▶ Exercise goal
Nothing in the entries should change; repeat them exactly.

▶ Records provided
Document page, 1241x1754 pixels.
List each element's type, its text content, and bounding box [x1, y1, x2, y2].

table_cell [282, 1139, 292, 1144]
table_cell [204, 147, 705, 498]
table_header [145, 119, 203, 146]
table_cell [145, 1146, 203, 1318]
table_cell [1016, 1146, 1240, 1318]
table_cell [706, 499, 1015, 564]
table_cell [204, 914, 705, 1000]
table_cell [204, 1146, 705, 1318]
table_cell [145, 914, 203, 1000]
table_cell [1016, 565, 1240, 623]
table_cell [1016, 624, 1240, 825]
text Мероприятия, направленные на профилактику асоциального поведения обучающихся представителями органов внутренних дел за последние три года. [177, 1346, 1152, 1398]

▶ Reply
Document page, 1241x1754 pixels.
List each element's type, its text content, and bounding box [x1, y1, x2, y2].

table_cell [282, 1139, 292, 1144]
table_cell [204, 147, 705, 498]
table_header [145, 119, 203, 146]
table_cell [145, 1146, 203, 1318]
table_cell [1016, 1146, 1240, 1318]
table_cell [706, 499, 1015, 564]
table_cell [204, 914, 705, 1000]
table_cell [204, 1146, 705, 1318]
table_cell [145, 914, 203, 1000]
table_cell [1016, 565, 1240, 623]
table_cell [1016, 624, 1240, 825]
text Мероприятия, направленные на профилактику асоциального поведения обучающихся представителями органов внутренних дел за последние три года. [177, 1346, 1152, 1398]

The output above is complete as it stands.